**Set exercise**
Rewrite only the lines from the one that has "phylum: Arthropoda" through the end of the rows, switching "common name" to "vernacular name" and leaving everything else unchanged.

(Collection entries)
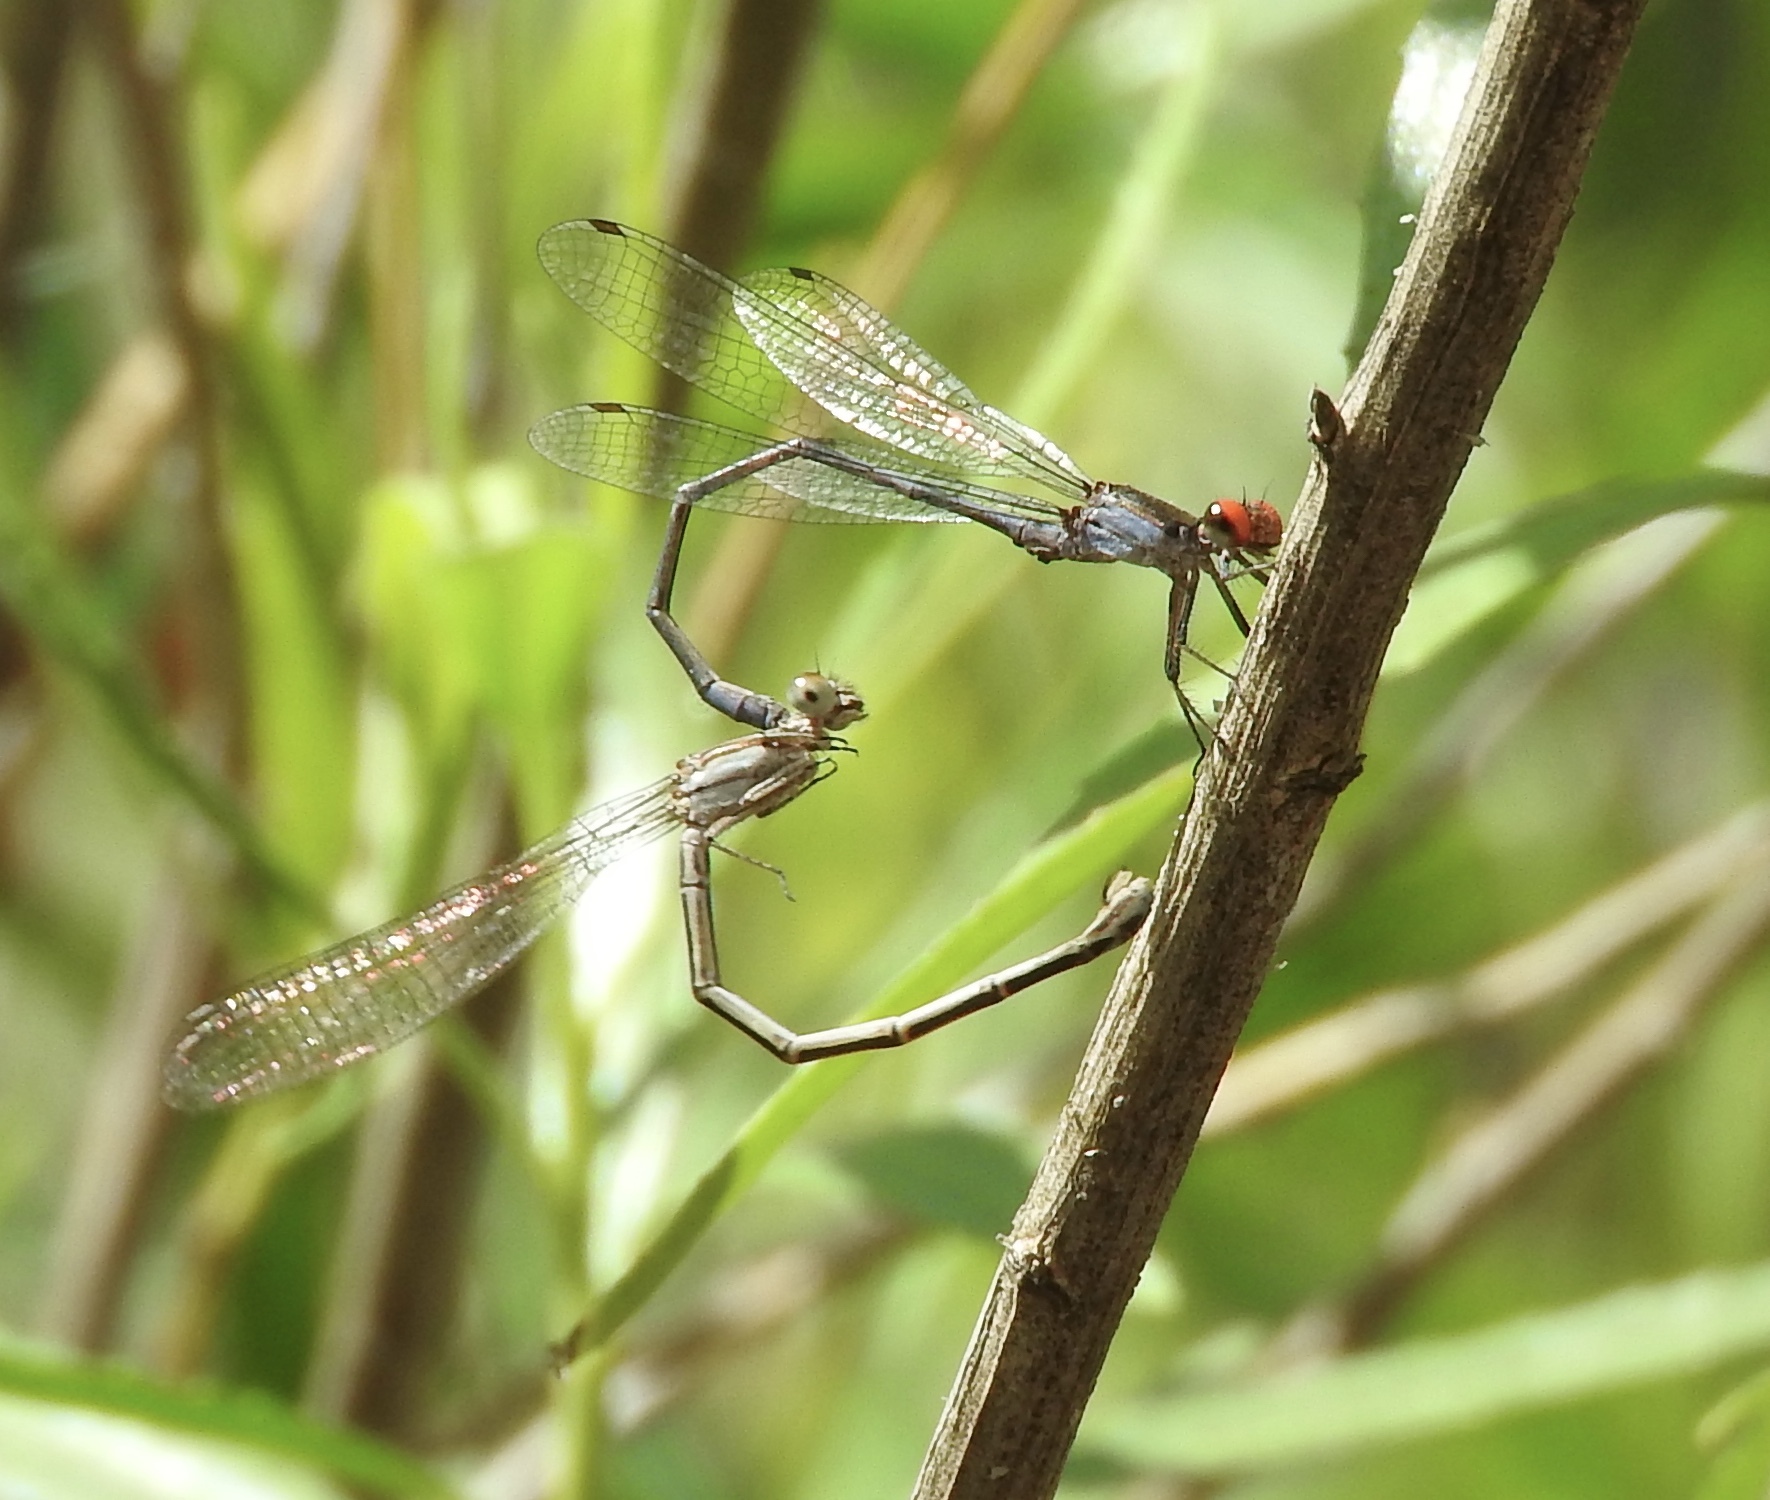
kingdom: Animalia
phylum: Arthropoda
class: Insecta
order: Odonata
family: Coenagrionidae
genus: Argia
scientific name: Argia oenea
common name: Fiery-eyed dancer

**Reply to the task**
phylum: Arthropoda
class: Insecta
order: Odonata
family: Coenagrionidae
genus: Argia
scientific name: Argia oenea
vernacular name: Fiery-eyed dancer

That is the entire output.